Example 1: Automatic Locus Selection with Automatic Primer Search.

$ stprimer -d annotations -c X -o Primers/TEST.csv -p 0.01
$ stgenomepline -p Primers/TEST.csv
$ stview analysisResults/TEST

Example 2: Custom Locus Selection with Automatic Primer Search

  • Make your own primer .csv file, named Primers/chr_X.csv for this example. It should have blank primer fields.
<@file: Primers/chr_X.csv>
LocusName,ForwardPrimer,ReversePrimer
CDPK,,
IMC2A,,
AP2X1,,
TGME49_227830,,

Then, execute:

$stgenomepline -p Primers/chr_X.csv
  • Then view similarity matrices and phylogenetic trees on pdf files at Alignments/chr_X folder.

Example 3: Custom Loci Selection, Custom Primer Search

  • Follow Example 2, except now the primer file can have a pair of primers designed for each loci:
  • Some primers, if missing or problematic, will trigger the automatic primer search.
<@file: Primers/chr_X.csv>
LocusName,ForwardPrimer,ReversePrimer
CDPK1,ACAAAGGCTACTTCTACCTC,TTCTATGTGGGGATGCAGAG
IMC2A,,GACGGACGCATGGCTTGCTG
AP2X1,GCTCAAGCTGCTCCCCGGGC,TCGACGGAGGTGCTCCAACC

Executable Scripts

stdownload [--help]
stprimer [--help]
stgenomepline [--help]
stview [--help]
stprotein [--help] (under development & undocumented)

Results

  • As the pipeline unfolds, the user defined WorkingDirectory folder (argument -d) will be created and populated with files of various kinds, in the order described below. It's not required to read these files manually if you stick to the stview visualization tool.
  1. .fasta Sequence files, one holding the amplicon found for each loci.
  2. .aln Alignment files, one for each loci.
  3. .aln.npy Dissimilarity Matrix files, one for each loci.
  4. .pdf Dissimilarity Matrix Plot files, one for each loci;
  • We also have some .csv files with information on those regions.
  1. MatchedRegions.csv: Information on matched regions, their position on each genome and more.

  2. AlignedRegions.csv: Information on matched regions after alignment, mostly number of snps.

  3. PrimerData.csv: Information on matched primers, mostly their position on each genome and orientation.

  4. PWMAnalysis.csv: Extended analysis on matched regions, a comparison of each pair of regions.

Result Analysis Tools

Some python scripts on the main module are not called within stgenomepline or stfastapline.
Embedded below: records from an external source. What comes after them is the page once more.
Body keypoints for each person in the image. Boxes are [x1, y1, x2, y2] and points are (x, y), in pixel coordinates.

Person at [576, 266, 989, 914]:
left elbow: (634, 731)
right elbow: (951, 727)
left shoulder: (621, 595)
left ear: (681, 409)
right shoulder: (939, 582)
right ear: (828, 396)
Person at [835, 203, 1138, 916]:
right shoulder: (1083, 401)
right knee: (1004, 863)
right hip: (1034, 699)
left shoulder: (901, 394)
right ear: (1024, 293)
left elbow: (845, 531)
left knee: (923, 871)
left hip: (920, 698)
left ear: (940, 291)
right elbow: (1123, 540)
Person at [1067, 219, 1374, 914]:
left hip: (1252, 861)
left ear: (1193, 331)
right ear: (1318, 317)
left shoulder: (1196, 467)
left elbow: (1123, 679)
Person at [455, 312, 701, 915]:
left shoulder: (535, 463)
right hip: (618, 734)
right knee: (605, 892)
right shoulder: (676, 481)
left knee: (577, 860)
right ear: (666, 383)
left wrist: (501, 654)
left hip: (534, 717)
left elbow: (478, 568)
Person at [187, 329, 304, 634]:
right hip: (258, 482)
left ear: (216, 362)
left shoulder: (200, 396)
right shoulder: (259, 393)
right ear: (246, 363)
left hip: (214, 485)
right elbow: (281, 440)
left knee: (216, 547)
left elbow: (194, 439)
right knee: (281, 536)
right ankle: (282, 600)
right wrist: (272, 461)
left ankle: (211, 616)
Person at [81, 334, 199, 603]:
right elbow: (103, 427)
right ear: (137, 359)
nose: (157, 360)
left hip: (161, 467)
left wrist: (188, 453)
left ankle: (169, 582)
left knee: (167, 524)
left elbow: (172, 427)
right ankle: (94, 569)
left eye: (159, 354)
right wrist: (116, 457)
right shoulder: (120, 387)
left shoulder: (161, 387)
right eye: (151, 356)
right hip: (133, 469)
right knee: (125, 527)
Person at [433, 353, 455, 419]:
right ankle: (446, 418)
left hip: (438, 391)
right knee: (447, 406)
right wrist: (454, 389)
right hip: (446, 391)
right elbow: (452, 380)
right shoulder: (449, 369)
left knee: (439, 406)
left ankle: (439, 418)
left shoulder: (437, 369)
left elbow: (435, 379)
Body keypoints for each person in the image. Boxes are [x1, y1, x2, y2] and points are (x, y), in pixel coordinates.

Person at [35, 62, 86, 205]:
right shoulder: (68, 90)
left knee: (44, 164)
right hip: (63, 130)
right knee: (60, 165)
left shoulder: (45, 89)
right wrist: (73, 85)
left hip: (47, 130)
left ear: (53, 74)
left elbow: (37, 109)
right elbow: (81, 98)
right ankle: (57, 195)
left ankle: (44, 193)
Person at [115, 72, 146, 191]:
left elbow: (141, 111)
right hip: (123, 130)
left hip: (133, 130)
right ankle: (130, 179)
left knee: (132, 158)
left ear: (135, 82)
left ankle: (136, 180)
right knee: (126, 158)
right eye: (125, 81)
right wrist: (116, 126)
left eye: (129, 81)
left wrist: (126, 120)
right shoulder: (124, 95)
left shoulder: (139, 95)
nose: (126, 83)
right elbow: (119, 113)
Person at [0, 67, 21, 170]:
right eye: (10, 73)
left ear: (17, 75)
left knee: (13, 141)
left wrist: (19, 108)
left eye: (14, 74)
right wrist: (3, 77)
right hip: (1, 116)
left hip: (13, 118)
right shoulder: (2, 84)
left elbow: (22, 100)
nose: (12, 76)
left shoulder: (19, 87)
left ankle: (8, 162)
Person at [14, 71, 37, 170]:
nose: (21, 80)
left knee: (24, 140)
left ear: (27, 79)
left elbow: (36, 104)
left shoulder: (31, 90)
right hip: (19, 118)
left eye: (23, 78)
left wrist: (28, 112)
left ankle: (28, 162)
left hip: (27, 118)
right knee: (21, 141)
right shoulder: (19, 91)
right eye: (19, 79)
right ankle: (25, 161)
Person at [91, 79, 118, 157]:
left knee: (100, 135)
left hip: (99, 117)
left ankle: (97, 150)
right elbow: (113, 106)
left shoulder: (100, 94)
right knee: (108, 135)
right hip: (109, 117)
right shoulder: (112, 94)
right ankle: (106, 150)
They are optional analysis tools and should be launched by the user.

  1. stview The basic one. This will launch a webserver with default address localhost:5000 where you can point your browser to and view the dissimilarity matrices built.

Matrix from fasta region sequences

Alternatively, you can use straintables as you would use MatGAT, where you just have a few multifasta file with many compatible short sequences, one file per region, and just want to see dissimilarity matrices for them. The entire workflow is described below:

$stfastapline -d DIRECTORY_WITH_FASTA_FILES
$stview DIRECTORY_WITH_FASTA_FILES

The first command is a mini pipeline and should be executed only once. As of the current version, you'll need more than one region to execute this.